7月31日(木)~8月29日(金)『復刻版浮世絵版画展 北斎 ひらこう!アートの世界』を開催しました。
江戸時代に活躍した浮世絵師・葛飾北斎の代表作≪神奈川沖浪裏≫は、「グレートウェーブ」の名で世界に親しまれる言わずと知れた名作です。19世紀、浮世絵が海外に渡るとその人気は瞬く間に広がり、モネやゴッホといった巨匠らに大きな影響を与えました。
そんな世界規模の絵師、北斎を知るとアートの世界が広がる!をテーマに、浮世絵木版画の制作に注目した展示を行いました。
小学生を対象とした「夏休みの宿題を応援」企画も実施し、作品や版画道具をじっくりと観ていきました。
初めて自由研究の宿題に取り組むので、浮世絵の鑑賞方法を知りたかったからなど、それぞれの関心を持って多くの方が参加してくれました。今後も美術に親しみを覚え、身近に感じてもらえたら嬉しいです。
展示内容の一部をご紹介します。
こちらが、冒頭でも触れた大人気作品『冨嶽三十六景』より≪神奈川沖浪裏≫です。
制作されたのは北斎が70歳の頃。幼少期から絵を描き続け、死の間際までもっと絵を描けたならばと願うほど、生涯を通して絵のことを考え続けた北斎。その貪欲さ、観察眼の鋭さは、波の描写や遠近法を巧みに用いた構図、演出に表れています。
今回「復刻版浮世絵版画」とよばれる、江戸時代の素材や技法を用いて現代の職人が摺り上げた木版画を扱い、江戸の庶民が楽しんだように手に持って触りながら鑑賞していただきました。
触るとボコボコと凹凸を感じることができます。バレン(馬連)でしっかり圧力をかけて摺り込まれた版木の跡によるもので、眺めているだけではわからない見どころの一つでした。
摺り順序がわかる展示も行いました。
≪神奈川沖浪裏≫は8回の摺りを経て完成します。ずれることなく色が重ねられていく過程はまさに職人技。
浮世絵版画は、版元・絵師・彫師・摺師の共同制作で形になりますが、後世に残る名前は絵師と版元がほとんどです。しかし、その裏で活躍した彫師や摺師に感動される方が非常に多く、特に子供たちは木版画をやってみたい! と意欲的な姿勢を見せてくれたのが微笑ましかったです。
....
## 課題と演習
a - 北斎展の紹介文によると、≪神奈川沖浪裏≫は何回の摺りを経て完成しますか。
b - 北斎展の紹介文の「江戸時代に活躍した浮世絵師・」から「に注目した展示を行いました。」までの部分を、「グレートウェーブ」を「ビッグウェーブ」に言い換えて書き直してください。
c - 北斎展の紹介文を2文で要約してください。
記録は参照しなくてかまいません。
....
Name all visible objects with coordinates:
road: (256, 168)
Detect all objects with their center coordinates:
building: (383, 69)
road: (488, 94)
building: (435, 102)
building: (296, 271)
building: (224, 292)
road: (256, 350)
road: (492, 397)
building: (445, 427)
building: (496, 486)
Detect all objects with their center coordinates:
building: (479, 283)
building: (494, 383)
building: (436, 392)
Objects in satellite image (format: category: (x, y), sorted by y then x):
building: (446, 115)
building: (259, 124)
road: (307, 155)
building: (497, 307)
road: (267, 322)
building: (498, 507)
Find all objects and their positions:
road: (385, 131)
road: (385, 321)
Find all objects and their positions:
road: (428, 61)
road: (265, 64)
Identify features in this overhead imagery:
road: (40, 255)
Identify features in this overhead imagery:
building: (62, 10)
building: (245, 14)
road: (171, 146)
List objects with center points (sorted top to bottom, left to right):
....
## 解答例
a - 8回の摺りを経て完成します。

b -
江戸時代に活躍した浮世絵師・葛飾北斎の代表作≪神奈川沖浪裏≫は、「ビッグウェーブ」の名で世界に親しまれる言わずと知れた名作です。19世紀、浮世絵が海外に渡るとその人気は瞬く間に広がり、モネやゴッホといった巨匠らに大きな影響を与えました。
そんな世界規模の絵師、北斎を知るとアートの世界が広がる!をテーマに、浮世絵木版画の制作に注目した展示を行いました。

c - 7月31日から8月29日まで、浮世絵木版画の制作に注目した『復刻版浮世絵版画展 北斎 ひらこう!アートの世界』が開催され、小学生を対象とした「夏休みの宿題を応援」企画も実施されました。展示では、江戸時代の素材や技法を用いて現代の職人が摺り上げた≪神奈川沖浪裏≫などの復刻版を手に持って鑑賞でき、摺り順序がわかる展示も行われました。